It is a daily activity — logging into my social network of choice, reading about peoples’ frustrations, about the state and federal government’s uselessness, and seeing it seep into confrontations among people who are my friends in “real life” (people I talk to in-person). At the point that I wrote this column last December, I was as frustrated as I had ever been. That column was a challenge to defend the community we love from an invasive digital community that has opinions about everything but never really shows up to anything.

A year later, I feel inspired. I look down Central Avenue at full storefronts. A drive around Osakis shows homes getting new roofs, windows and siding.
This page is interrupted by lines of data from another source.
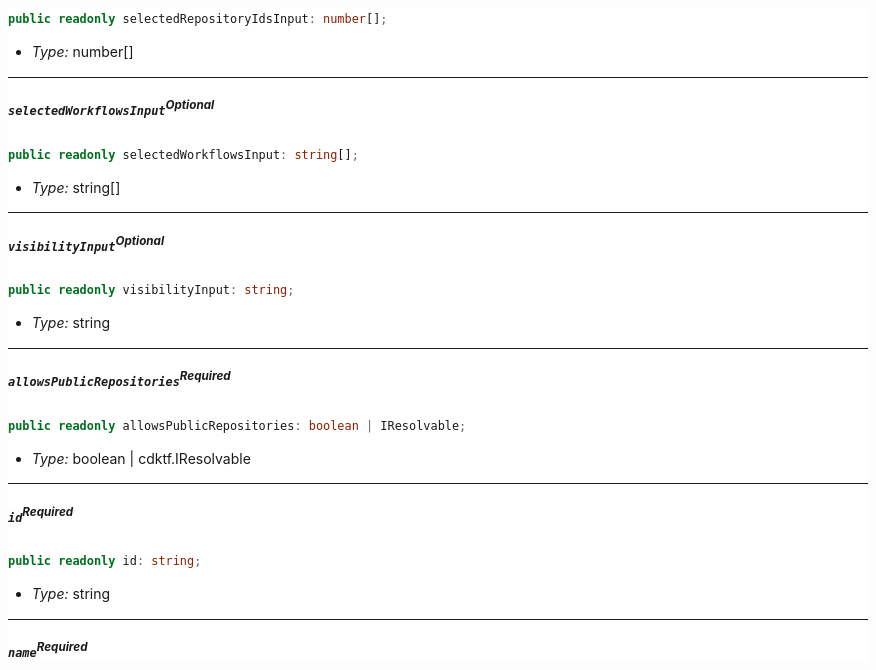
 ```typescript
public readonly selectedRepositoryIdsInput: number[];
```

- *Type:* number[]

---

##### `selectedWorkflowsInput`<sup>Optional</sup> <a name="selectedWorkflowsInput" id="@cdktf/provider-github.actionsRunnerGroup.ActionsRunnerGroup.property.selectedWorkflowsInput"></a>

```typescript
public readonly selectedWorkflowsInput: string[];
```

- *Type:* string[]

---

##### `visibilityInput`<sup>Optional</sup> <a name="visibilityInput" id="@cdktf/provider-github.actionsRunnerGroup.ActionsRunnerGroup.property.visibilityInput"></a>

```typescript
public readonly visibilityInput: string;
```

- *Type:* string

---

##### `allowsPublicRepositories`<sup>Required</sup> <a name="allowsPublicRepositories" id="@cdktf/provider-github.actionsRunnerGroup.ActionsRunnerGroup.property.allowsPublicRepositories"></a>

```typescript
public readonly allowsPublicRepositories: boolean | IResolvable;
```

- *Type:* boolean | cdktf.IResolvable

---

##### `id`<sup>Required</sup> <a name="id" id="@cdktf/provider-github.actionsRunnerGroup.ActionsRunnerGroup.property.id"></a>

```typescript
public readonly id: string;
```

- *Type:* string

---

##### `name`<sup>Required</sup> <a name="name" id="@cdktf/provider-github.actionsRunnerGroup.ActionsRunnerGroup.property.name"></a>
Our community’s assessed property values are rising. Osakis Public school has both a growing enrollment and one of the highest graduation rates in the state (as of 2018). There are constant inquiries about starting a business, renovating a space, and building more homes. And something that matters specifically to me, we have a growing bank — a sign of more investment to come.

This is what momentum looks and feels like. Many of the meetings I attended this year involved managing “growing pains.” Much time was spent trying to figure out issues as they pertain to new building, long-term community planning, and charting growth that balances our community’s needs with its wants. As a community leader, this is the place I hope to spend most of our time, as it means we are being proactive in our planning to prevent issues that other communities are spending much of their time reacting to.

Civic engagement is building. In the past year, I have attended more meetings with 20 plus citizens in attendance than I had in all my last nine years combined. Most recently, I was at a packed Community Center meeting held by the Sauk River Watershed District. I makes me proud to see people who care enough to show up, reach out, and treat each other with respect. Unlike the droves of opinions that flood social media, often originating from outside our community, people taking the initiative to grab the local discretion that is still in front of us and hug it tightly makes us the envy of our digital peers.

As a community, we have a lot to be thankful for. This momentum has been built by the many relationships we strive to maintain year after year and generation after generation. Relationships among people, businesses, and institutions, grounded in our common purpose of protecting the community we love. I am thankful we have citizens and employees involved in all these areas of our community that care about what Osakis was, is, and could be.

I want to thank those courageous community leaders who have taken the initiative to advocate for the place we all call home. We are witnessing a new definition to the term “bravery,” which includes ignoring the ease at which people’s assumptions and surface opinions can publicly knife our backs and encouraging that disagreement be brought to places where we can learn from it. We depend on creating these bridges from the digital discourse to “real life” where we can understand the context necessary to show that voices can be heard without anything needing to go viral.

I want to thank the elected officials, Bill Ingebretsen, Mary Franson; County Commissioners Jerry Rapp and Randy Neumann, for their willingness to be present and listening to the concerns of our citizens. Responsive government service is at a premium these days, and we have seen more of our elected leadership than I have personally witnessed in the past decade. I appreciate the opportunity to work with them to provide a clear voice to larger government on issues that our local governments are tackling and the tools that we need to sustain our communities.

Finally, I want to thank the Osakis Review and its readers. Keep supporting this community in the ways you can. Buy a subscription. Keep your money in our local bank. Spend your dollars at our local businesses. Volunteer for local groups and boards. When the opportunities present themselves — speak up and show up. Nobody has a perfect record on community support; do not let that be the reason you do not try nor the reason you write off someone who is trying. Have a Merry Christmas and a Happy New Year.